El carro apareció en el sector de Exquisito de San Andrés, según el periodista Elmer Quintero, una zona “caliente del narco”. “Esta área es usada por las bandas que trafican droga, armas y personas. La policía ahí ha allanado varias propiedades y detenido a personas”, explicó Quintero.
HACE FALTA UN CAMIÓN
Conocidos y camioneros que trabajaban con uno de los ejecutados, el transportista Víctor Navarro “Coquito”, explicaron que el hombre llegó el pasado martes a la frontera con su camión pero ahora no hay rastro del vehículo. Fuentes policiales detallaron que dentro del tráiler podría haber una carga de cocaína por la cual se dieron las ejecuciones. A los cinco hombres les pudieron haber quitado el cargamento -que viajaba en el carro- y para no dejar testigos del “tumbonazo” los ejecutaron. “Él llegó de Colón, donde trabaja, con el camión, pero ahora nadie sabe dónde está la mula (el camión). Él tenía que ir a Costa Rica y luego devolverse a Panamá a manejar”, dijo un camionero, quien prefirió no dar su nombre.
LA FRONTERA ESTÁ QUE ARDE
Todo esto viene a confirmar que para el tráfico ilícito la frontera entre Costa Rica y Panamá está que arde. El propio jefe de la policía de Fronteras tica confirmó que en el sector limítrofe “hay miles de caminos para entrar y salir”.
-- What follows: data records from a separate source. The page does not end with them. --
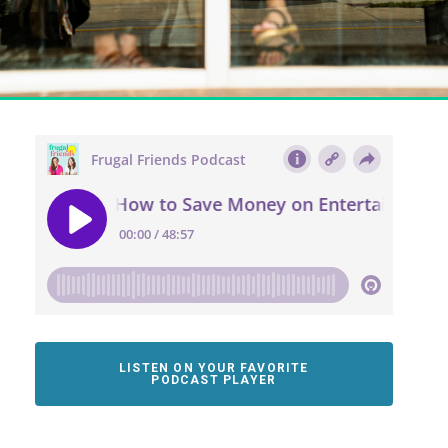
LISTEN ON YOUR FAVORITE
PODCAST PLAYER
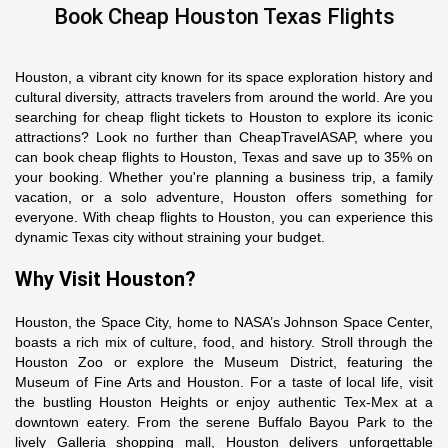
Book Cheap Houston Texas Flights
Houston, a vibrant city known for its space exploration history and
cultural diversity, attracts travelers from around the world. Are you
searching for cheap flight tickets to Houston to explore its iconic
attractions? Look no further than CheapTravelASAP, where you
can book cheap flights to Houston, Texas and save up to 35% on
your booking. Whether you're planning a business trip, a family
vacation, or a solo adventure, Houston offers something for
everyone. With cheap flights to Houston, you can experience this
dynamic Texas city without straining your budget.
Why Visit Houston?
Houston, the Space City, home to NASA’s Johnson Space Center,
boasts a rich mix of culture, food, and history. Stroll through the
Houston Zoo or explore the Museum District, featuring the
Museum of Fine Arts and Houston. For a taste of local life, visit
the bustling Houston Heights or enjoy authentic Tex-Mex at a
downtown eatery. From the serene Buffalo Bayou Park to the
lively Galleria shopping mall, Houston delivers unforgettable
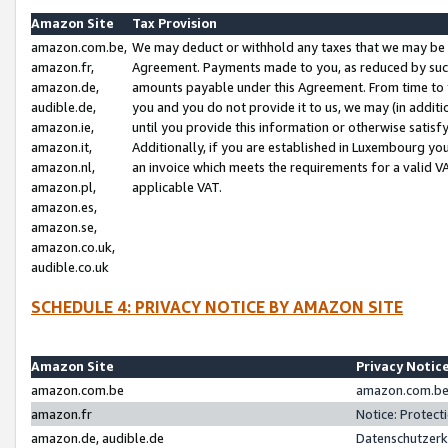
Amazon Site
Tax Provision
amazon.com.be,
We may deduct or withhold any taxes that we may be 
amazon.fr,
Agreement. Payments made to you, as reduced by such 
amazon.de,
amounts payable under this Agreement. From time to 
audible.de,
you and you do not provide it to us, we may (in addit
amazon.ie,
until you provide this information or otherwise satis
amazon.it,
Additionally, if you are established in Luxembourg yo
amazon.nl,
an invoice which meets the requirements for a valid V
amazon.pl,
applicable VAT.
amazon.es,
amazon.se,
amazon.co.uk,
audible.co.uk
SCHEDULE 4: PRIVACY NOTICE BY AMAZON SITE
Amazon Site
Privacy Notic
amazon.com.be
amazon.com.be 
amazon.fr
Notice: Protect
amazon.de, audible.de
Datenschutzerk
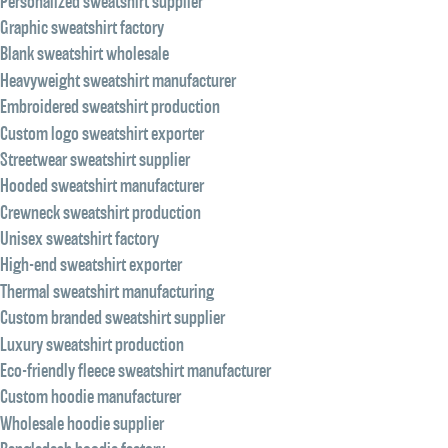
Personalized sweatshirt supplier
Graphic sweatshirt factory
Blank sweatshirt wholesale
Heavyweight sweatshirt manufacturer
Embroidered sweatshirt production
Custom logo sweatshirt exporter
Streetwear sweatshirt supplier
Hooded sweatshirt manufacturer
Crewneck sweatshirt production
Unisex sweatshirt factory
High-end sweatshirt exporter
Thermal sweatshirt manufacturing
Custom branded sweatshirt supplier
Luxury sweatshirt production
Eco-friendly fleece sweatshirt manufacturer
Custom hoodie manufacturer
Wholesale hoodie supplier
Así mismo, el inspector panameño Gutiérrez, dijo que las pandillas no aguantan nada. “Esto se trata de un ajusticiamiento, por la forma macabra de dar muerte, así están actuando los pandilleros en Costa Rica y Panamá”, dijo el investigador. La frontera está que arde, está abierta a las drogas, las armas y las almas, ahora también a la muerte, solo basta con escuchar la respuesta que dio el panameño ante la pregunta de DIARIO EXTRA sobre cuántas pandillas pueden haber traficando: “¡Huuuy, imagínate!”.